A Lyon Paul Bocuse est partout, et sur toutes les
trajectoires des gens qui réussissent dans les métiers de bouche. Maurice Bernachon ne
fait pas exception à la règle. La rencontre est déjà ancienne. Et des liens de famille
se sont noués lorsque la fille de l'un épousa le fils de l'autre.
Enfant d'un aiguilleur de la SNCF, Maurice Bernachon voulait devenir instituteur. Sa
mère, très croyante, a pourtant suivi l'avis du curé du village. A Saint-André-le-Gaz
dans l'Isère, l'abbé Berlioz le voyait bien dans un métier manuel. Il entra en
apprentissage chez Debauge qui cherchait un apprenti.
Debauge à Pont-de-Beauvoisin, Coillard puis Durand à Lyon : Bernachon apprend vite et
bien. Puis il songe à s'installer. Au 42 cours Franklin Roosevelt où il reviendra plus
tard et où il est encore, Durand veut bien vendre mais pas tout de suite. Exil chez
Fromentin à Trévoux et retour à Lyon en 1952. Il s'est marié avec Simone, première
vendeuse de son ancien patron, Jean-Jacques, qui deviendra le mari de Françoise Bocuse,
est encore tout jeune.
Maurice Bernachon ne connaît qu'un secret : le travail. Le reste, c'est l'amour
immodéré porté au produit et un brin de flair en remettant le chocolat à la mode. "Et
goûtez la différence" s'enflamment Courtine dans Le Monde et Imbert
dans Le Point. Il n'en faut pas davantage... ou presque.
"La fidélité au produit, le refus des additifs, la rigueur dans le choix",
dit-il simplement, inculquant ces principes à son fils qui assume la succession.
La gloire tiendra à un simple gâteau, où les cerises ont leur place. Montmorency était
son nom. Président il devient, au lendemain d'un repas au palais de l'Elysée où, en
recevant sa légion d'Honneur, Bocuse a invité ses copains à "casser la
croûte", avec VGE.
"Les clients ne savaient plus trop. Ils voulaient un Elysée, un Valéry, une
Anémone...", s'amuse encore Bernachon.
La fatigue l'a éloigné du laboratoire. Mais comme il n'habite que deux étages
au-dessus, il s'y rend encore tous les jours pour goûter ces chocolats réputés dans le
monde entier. Chaque année, 20 tonnes de cacao en graines des plus pures origines, 600 kg
de cerneaux de noix, 15 tonnes d'amandes et autant de noisettes, du beurre d'Echiré et de
la crème d'Isigny, transitent cours Francklin Roosevelt.
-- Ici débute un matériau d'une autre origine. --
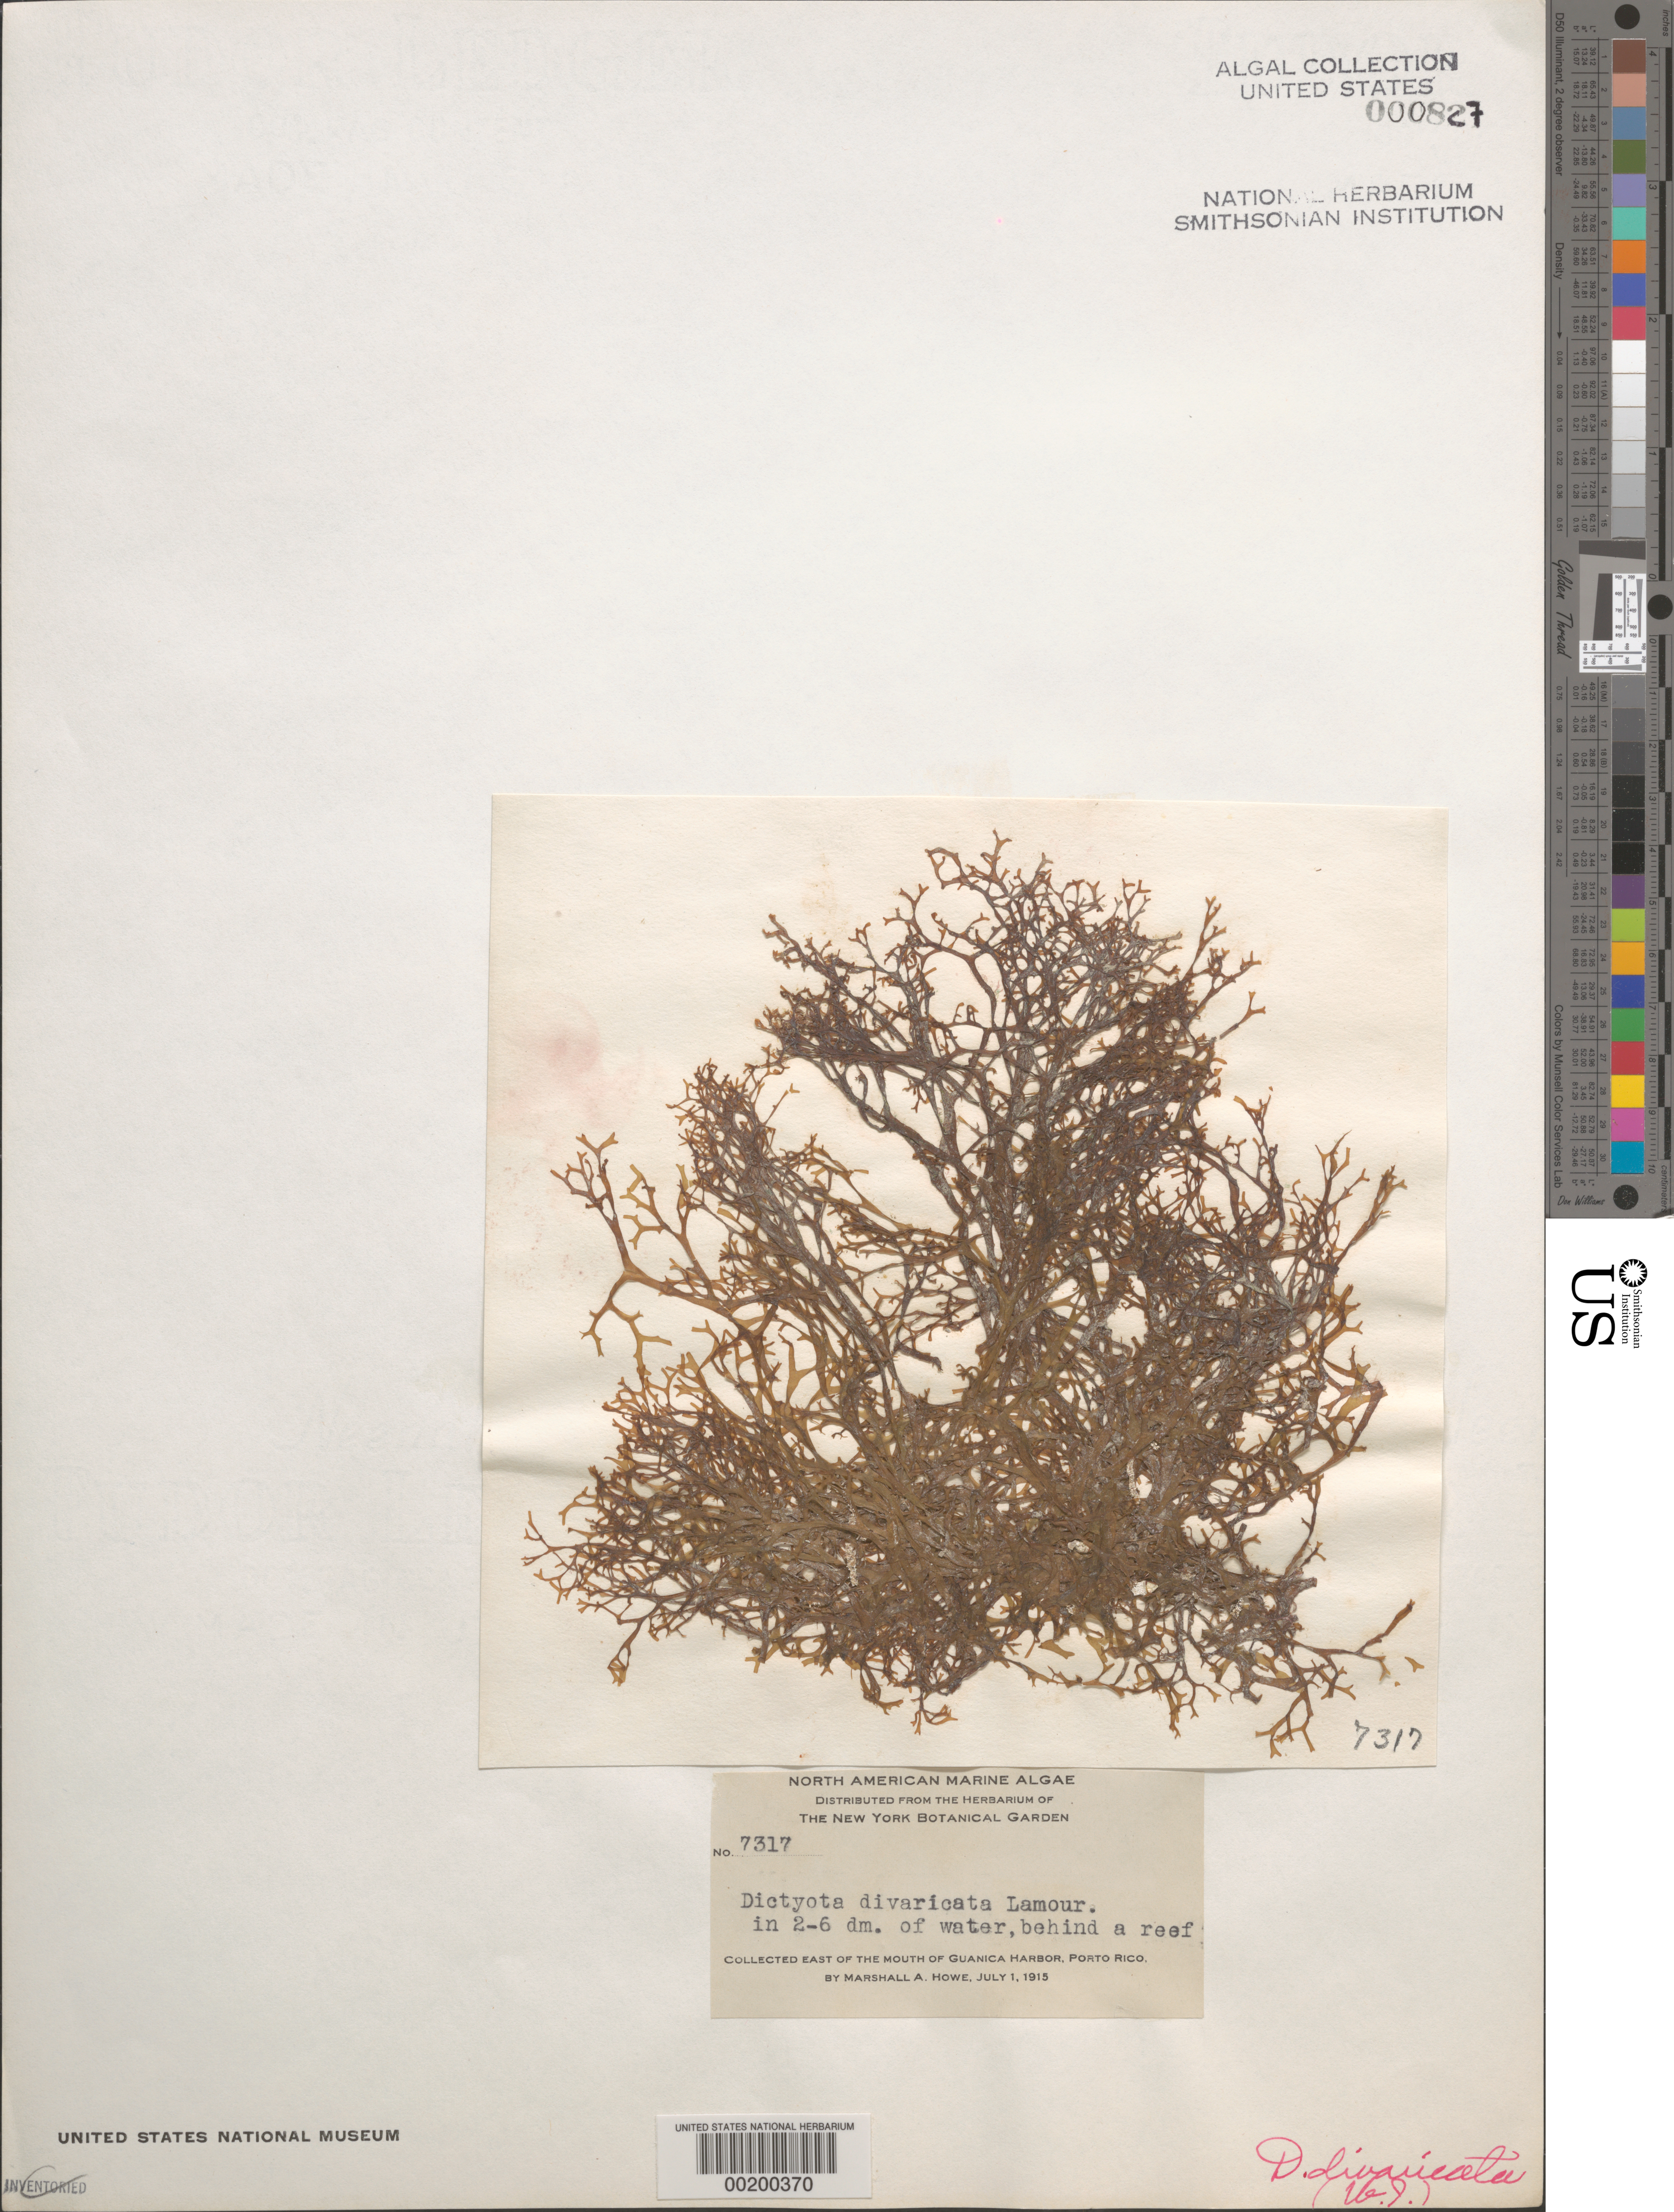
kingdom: Chromista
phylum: Ochrophyta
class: Phaeophyceae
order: Dictyotales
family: Dictyotaceae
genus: Dictyota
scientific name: Dictyota divaricata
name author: J.V.Lamouroux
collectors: M. A. Howe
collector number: MAH 7317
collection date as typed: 01 Jul 1915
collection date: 1915-07-01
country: Puerto Rico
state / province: Guanica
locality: East of Guanica Harbor mouth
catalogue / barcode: US 827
"Notre métier, c'est la générosité. Si un industriel arrive avec un esprit de
chimiste, c'est dramatique", professe-t-il... en sachant bien que l'idée lancée
n'est pas le simple fruit de son imagination !
"Si un industriel arrive avec un esprit de chimiste, c'est dramatique",
professe Maurice Bernachon.
Raymond Barre et Maurice Bernachon : une amitié de longue date.